I’m trying to use LangChain’s record_manager together with the indexing API to keep my FAISS vector store in sync, instead of doing a full refresh each time.
Here’s my approach:
I set up a SQLRecordManager with SQLite and can see that the record_manager_cache is getting updated correctly.
I run initial indexing with some documents and persist the FAISS vector store to disk.
Later, I update one document (doc1), insert a new one (doc3), and remove another (doc2) using index(…, cleanup=“incremental”).
Problem: while the record manager database reflects the updates, the FAISS vector store still contains the old documents (it doesn’t seem to delete/update as expected).
Question: How can I properly keep my FAISS vector store in sync with the record manager so that updates and deletions are reflected?
Here’s a snippet of my setup (simplified):
vector_store = load_or_create_vectorstore(persist_dir, embeddings)
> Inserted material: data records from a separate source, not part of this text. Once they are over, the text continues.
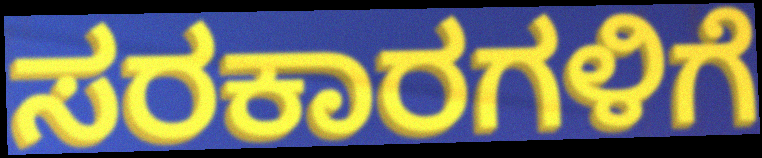
ಸರಕಾರಗಳಿಗೆ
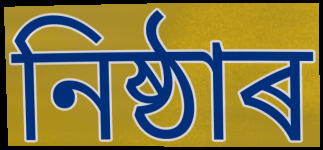
নিষ্ঠাৰ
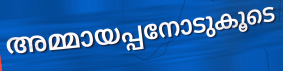
അമ്മായപ്പനോടുകൂടെ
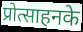
प्रोत्साहनके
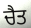
ਚੈਤ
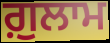
ਗ਼ੁਲਾਮ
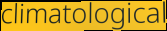
climatological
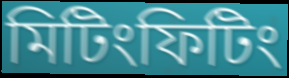
মিটিংফিটিং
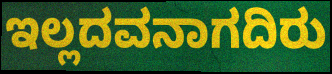
ಇಲ್ಲದವನಾಗದಿರು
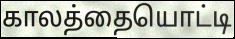
காலத்தையொட்டி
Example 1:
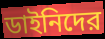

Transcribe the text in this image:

ডাইনিদের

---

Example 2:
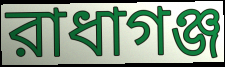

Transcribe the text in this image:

রাধাগঞ্জ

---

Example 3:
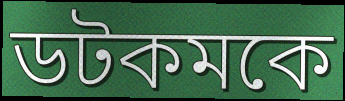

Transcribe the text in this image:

ডটকমকে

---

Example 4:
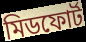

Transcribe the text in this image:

মিডফোর্ট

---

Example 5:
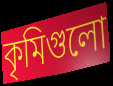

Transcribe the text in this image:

কৃমিগুলো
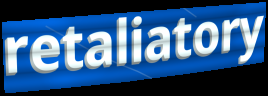
retaliatory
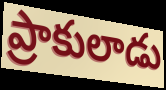
ప్రాకులాడు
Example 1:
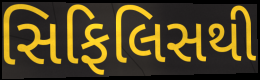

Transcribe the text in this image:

સિફિલિસથી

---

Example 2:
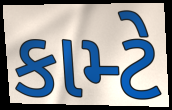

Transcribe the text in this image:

કામ્ટે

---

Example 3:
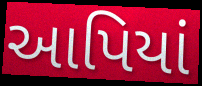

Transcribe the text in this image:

આપિયાં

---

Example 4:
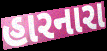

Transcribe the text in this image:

હારનારા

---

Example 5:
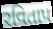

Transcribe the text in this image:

રવિતાપ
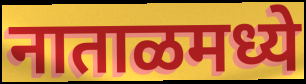
नाताळमध्ये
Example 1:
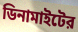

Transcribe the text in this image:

ডিনামাইটের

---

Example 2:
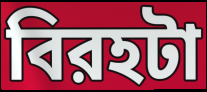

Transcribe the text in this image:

বিরহটা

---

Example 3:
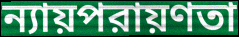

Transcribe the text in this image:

ন্যায়পরায়ণতা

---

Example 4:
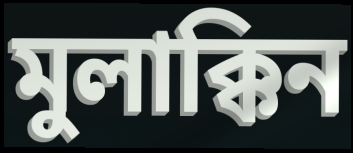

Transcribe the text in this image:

record_manager = SQLRecordManager(namespace, db_url=RECORD_MANAGER_DB_URL)
record_manager.create_schema()
# Initial indexing
index(
docs_source=initial_documents,
record_manager=record_manager,
vector_store=vector_store,
cleanup=None,
source_id_key=“source”,
)
vector_store.save_local(FAISS_PERSIST_DIR)
# Later: update + insert + delete
index(
docs_source=new_documents,
record_manager=record_manager,
vector_store=vector_store,
cleanup=“incremental”,
source_id_key=“source”,
)
Has anyone successfully done this with FAISS? Am I missing a step to apply the record_manager changes back into the vector store?